著者: Bill Hacker 日付: To: exim-users 題目: Re: [exim] Re: [exiscanusers] Exiscan for Exim-4.50?
Ian Eiloart wrote:
*SNIP*
> 2. Exim stops after a fixed period if it doesn't have access to a
> specific IP address. I'd like to be able to specify the period in Exim's
> config, and even to specify retry intervals.
>
> I have a cluster of SMTP servers, using IPFailover on MacOSX. On
> startup, the host machine has to recover its IP address from a failover
> host. Typically exim starts within a few seconds of IP failback, but
> finds that its ports are not available. I presume it is doing some sort
> of negotiation with the switch, but I don't really understand what's
> going on here. What I do know is that exim doesn't retry for 30 seconds
> - so I get an interval of up to 40 seconds total where the IP address
> doesn't provide an SMTP service.
>
> If I could tell exim to retry every second for a couple of minutes, then
> I think the dead period would be roughly halved. There's a dead period
> during failover of about three seconds.
>
> More seriously, if the timeout occurs, and I fail back to a machine
> without exim running, then I'm in big trouble. Therefore, I'd like to be
> able to have exim to keep retrying essentially forever. If I could
> specify retry intervals using the same syntax as for smtp retries, that
> would be excellent. It might be more flexibility than I need, but it
> might just be easier to reuse the code, and it might be better to stick
> with an existing syntax.
>
Have a look at 'monitord' and 'checkservice'.

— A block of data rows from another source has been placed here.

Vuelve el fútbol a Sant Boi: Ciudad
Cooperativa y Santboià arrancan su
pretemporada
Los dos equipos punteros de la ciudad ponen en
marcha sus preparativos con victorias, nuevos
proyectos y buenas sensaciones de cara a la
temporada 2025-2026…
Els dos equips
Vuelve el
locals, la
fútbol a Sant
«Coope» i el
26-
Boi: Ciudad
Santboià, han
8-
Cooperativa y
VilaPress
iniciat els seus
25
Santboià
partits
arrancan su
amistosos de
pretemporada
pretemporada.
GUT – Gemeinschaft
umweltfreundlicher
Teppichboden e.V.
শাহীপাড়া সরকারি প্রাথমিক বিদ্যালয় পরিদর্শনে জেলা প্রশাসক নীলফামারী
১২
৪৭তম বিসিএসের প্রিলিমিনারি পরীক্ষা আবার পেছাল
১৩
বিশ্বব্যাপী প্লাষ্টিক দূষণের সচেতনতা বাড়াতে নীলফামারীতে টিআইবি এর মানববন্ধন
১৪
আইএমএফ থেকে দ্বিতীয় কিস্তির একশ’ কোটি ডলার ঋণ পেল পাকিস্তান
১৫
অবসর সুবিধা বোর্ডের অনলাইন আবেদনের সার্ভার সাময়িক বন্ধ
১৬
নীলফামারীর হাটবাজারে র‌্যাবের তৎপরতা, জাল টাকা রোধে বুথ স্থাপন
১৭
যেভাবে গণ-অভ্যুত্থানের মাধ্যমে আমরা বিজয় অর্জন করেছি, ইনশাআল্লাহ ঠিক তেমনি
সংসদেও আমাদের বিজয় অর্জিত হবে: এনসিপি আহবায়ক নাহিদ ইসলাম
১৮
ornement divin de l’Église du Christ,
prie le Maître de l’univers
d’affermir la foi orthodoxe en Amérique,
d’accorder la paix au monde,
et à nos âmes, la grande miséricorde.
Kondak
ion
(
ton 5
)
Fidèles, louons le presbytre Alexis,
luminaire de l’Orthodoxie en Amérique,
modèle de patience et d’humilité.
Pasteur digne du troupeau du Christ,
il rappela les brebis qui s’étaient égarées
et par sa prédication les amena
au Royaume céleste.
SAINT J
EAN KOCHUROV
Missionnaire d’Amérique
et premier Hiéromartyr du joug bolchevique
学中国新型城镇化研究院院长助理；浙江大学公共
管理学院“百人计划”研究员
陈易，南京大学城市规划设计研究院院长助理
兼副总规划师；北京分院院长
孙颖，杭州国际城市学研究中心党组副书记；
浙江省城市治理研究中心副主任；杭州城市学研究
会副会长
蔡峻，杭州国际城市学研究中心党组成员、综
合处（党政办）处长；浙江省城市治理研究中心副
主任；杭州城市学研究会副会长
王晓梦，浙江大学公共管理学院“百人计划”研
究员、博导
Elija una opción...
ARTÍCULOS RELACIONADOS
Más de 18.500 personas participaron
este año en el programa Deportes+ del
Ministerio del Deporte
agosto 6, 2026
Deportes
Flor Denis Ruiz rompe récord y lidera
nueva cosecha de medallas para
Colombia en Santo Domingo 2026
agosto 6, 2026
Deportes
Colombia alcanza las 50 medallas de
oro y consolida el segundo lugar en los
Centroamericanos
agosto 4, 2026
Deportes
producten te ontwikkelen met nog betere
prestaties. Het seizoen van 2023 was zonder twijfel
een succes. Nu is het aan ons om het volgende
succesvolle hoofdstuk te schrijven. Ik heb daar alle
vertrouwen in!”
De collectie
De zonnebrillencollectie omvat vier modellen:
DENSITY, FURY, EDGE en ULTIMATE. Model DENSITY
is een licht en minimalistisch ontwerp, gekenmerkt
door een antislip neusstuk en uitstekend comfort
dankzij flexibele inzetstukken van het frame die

If/as/when the failover 'trips' monitord could run a script to
validate the fallback viability, then reload Exim.
'checkservice' can do more than just test the port. See 'plugins'.
Likewise on the recovery side. Or secondary fallback.
And log it all. Or even (with another toolset) send you an SMS message..
Both 'checkservice' and 'monitord' are really simple to configure and
can be as flexible as your imagination allows.
I don't doubt that a way can be found to have Exim do complex
conditional branching - but it may not be the most robust way to do it.
After all, it is the failure of another MTA that you are covering, is it
not?